[SOURCE EXTRACT Boundary: Start]

Figure 8-30. - Radial tire construction.
A major disadvantage of the radial ply tire is that it produces a harder ride at low speeds. The stiff tread does NOT give or flex as much on rough road surfaces.
There is important information on the sidewall of a tire. Typically, you'll find UTQG (Uniform Tire Quality Grading) ratings for treadwear, traction, and temperature. Also, you will also find the tire size, load index and speed rating, and inflation pressure. It is important that you understand these tire markings.
Tire size on the sidewall of a tire is given in a letter-number sequence. There are two common size designations (fig. 8-31) - alphanumeric (conventional measuring system) and P-metric (metric measuring system).
The alphanumeric tire size rating system, as shown in figure 8-31, uses letters and numbers to denote tire size in inches and load-carrying capacity in pounds. The letter G indicates the load and size relationship. The higher the letter the larger the size and load-carrying capability. The letter R designates the radial design of the tire. The first number "78" is the aspect ratio, also known as height-to-width ratio. The last number "15" is the rim diameter in inches.

[SOURCE EXTRACT Boundary: End]

→ **USING THE INFORMATION**
a) Recast the paragraph of the tire text that begins "The alphanumeric tire size rating system" as a bulleted list, keeping its main facts.
b) Summarize the tire text in two sentences.
c) Carry the tire text forward from its last sentence.
The material that comes next has no connection to the text on tires.

[DATA EXTRACT Boundary: Start]

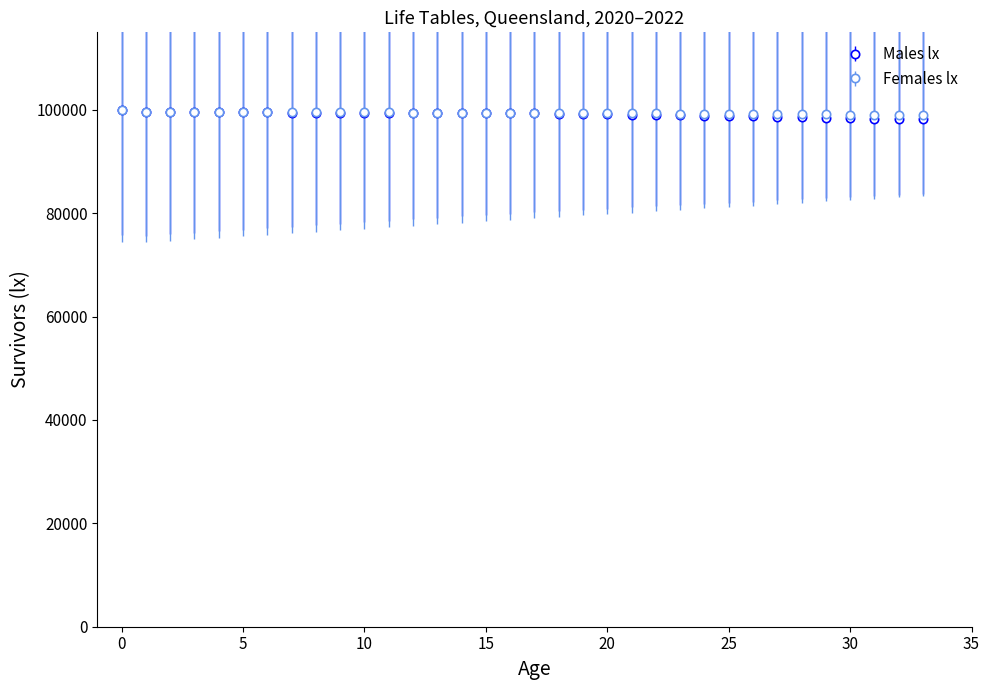

What is the value of the Females lx point at the 19th from the left?

99405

[DATA EXTRACT Boundary: End]

→ **RESPONSES**
a)
- The system uses letters and numbers to show tire size in inches and load-carrying capacity in pounds.
- The letter G indicates the load and size relationship. A higher letter means a larger size and greater load-carrying capability.
- The letter R designates a radial tire design.
- The first number, 78, is the aspect ratio, also called the height-to-width ratio.
- The last number, 15, is the rim diameter in inches.

b) Radial ply tires give a harder ride at low speeds because their stiff tread does not flex much on rough roads. A tire's sidewall shows UTQG ratings, size, load index, speed rating, and inflation pressure, with size given in alphanumeric or P-metric form, and the alphanumeric form marks the load-size relationship, radial design, aspect ratio, and rim diameter.

c)
The P-metric tire size identification system, as shown in figure 8-31, uses metric values and international standards. The letter P indicates a passenger vehicle (T means temporary and C means commercial). The first number "155" indicates the section width in millimeters measured from sidewall to sidewall. The second number "80" is the aspect ratio, also known as height-to-width ratio. The letter R indicates radial (B means bias belted, D means bias-ply construction).
Truck tires are sometimes marked with the designation LT for "light truck" before the size.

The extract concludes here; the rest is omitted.